This is the story behind Storyteller Tactics. It shows how a clueless young journalist became an expert storyteller.
But why should you trust someone who calls themselves an expert? Why should you trust me, a self-proclaimed Storytelling Expert?
I don’t have any letters after my name, I have no qualifications for this work.
But I do have a good story.
Watch this video.
I’ll explain the different tactics I used to write it, so you can come up with your own Expert Story. And then I’ll show you how one long story can be spun into many short stories.
First, let’s think about the structure of this story.
I’m using a Rags to Riches story arc, and it goes like this:
Beginning: 25 year old Steve is in a bad place. He’s so bad at pitching stories in the newsroom that he might lose his job. But, there’s something inside: Steve is curious about why some stories work and others don’t.
Middle: Steve is asked to work with a group of charities, helping them to tell better stories. He starts to read for the first time about the theories behind why stories work. It takes a long time, but…
End: Finally Steve has discovered what’s going on under the bonnet of storytelling, what makes some stories fly while others flop. Storyteller Tactics is just what 25 year old Steve needed.
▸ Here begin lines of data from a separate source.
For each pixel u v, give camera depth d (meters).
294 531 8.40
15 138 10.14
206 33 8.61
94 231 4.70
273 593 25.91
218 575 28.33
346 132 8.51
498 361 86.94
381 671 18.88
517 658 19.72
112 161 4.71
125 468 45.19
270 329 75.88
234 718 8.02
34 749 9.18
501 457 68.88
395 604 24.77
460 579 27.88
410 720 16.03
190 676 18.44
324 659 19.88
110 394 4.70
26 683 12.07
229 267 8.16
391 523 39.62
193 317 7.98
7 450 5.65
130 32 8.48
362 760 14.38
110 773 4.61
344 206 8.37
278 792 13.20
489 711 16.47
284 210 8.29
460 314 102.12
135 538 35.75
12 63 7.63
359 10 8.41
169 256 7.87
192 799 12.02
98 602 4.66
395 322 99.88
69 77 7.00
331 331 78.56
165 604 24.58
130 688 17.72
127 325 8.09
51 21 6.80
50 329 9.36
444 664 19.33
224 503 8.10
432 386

Then look at the other tactics I used in this video
Movie Time: I took you right into the newsroom where I used to work, showing you the reactions that young Steve got when he pitched dull stories. There’s your Action and Emotion. And the Meaning? My expertise comes from mistakes I learned on the job.
Trust Me, I’m an Expert: By sharing my mistakes, rather than pretending I know everything, I build up my credibility. After all, nobody’s perfect – and if you pretend you are, you trigger our inner sceptic. Also I tell you that I love “lifting the lid” on stories so much that I spend hours every week talking to customers (unpaid, by the way). Finally, I’ve written the rules on this topic – a whole box of rules. This is why you should trust me.
Finally, spin out some mini stories
Once you’ve got your main story straight, you can start spinning out mini stories. Here are three mini stories that our social media editor Federico created, along with the tactic behind each mini story.
Three is the Magic Number: in this case, it’s a Goldilocks Three.
Five Ts: is about finding the Timeline then picking out the moment of maximum Tension. In my case, it’s the moment my boss says “I’m not really sure this is the right job for you.”
That’s Funny: In this case, isn’t it funny that none those talented journalists I worked with could answer a simple question: “Why is this a story but that isn’t?”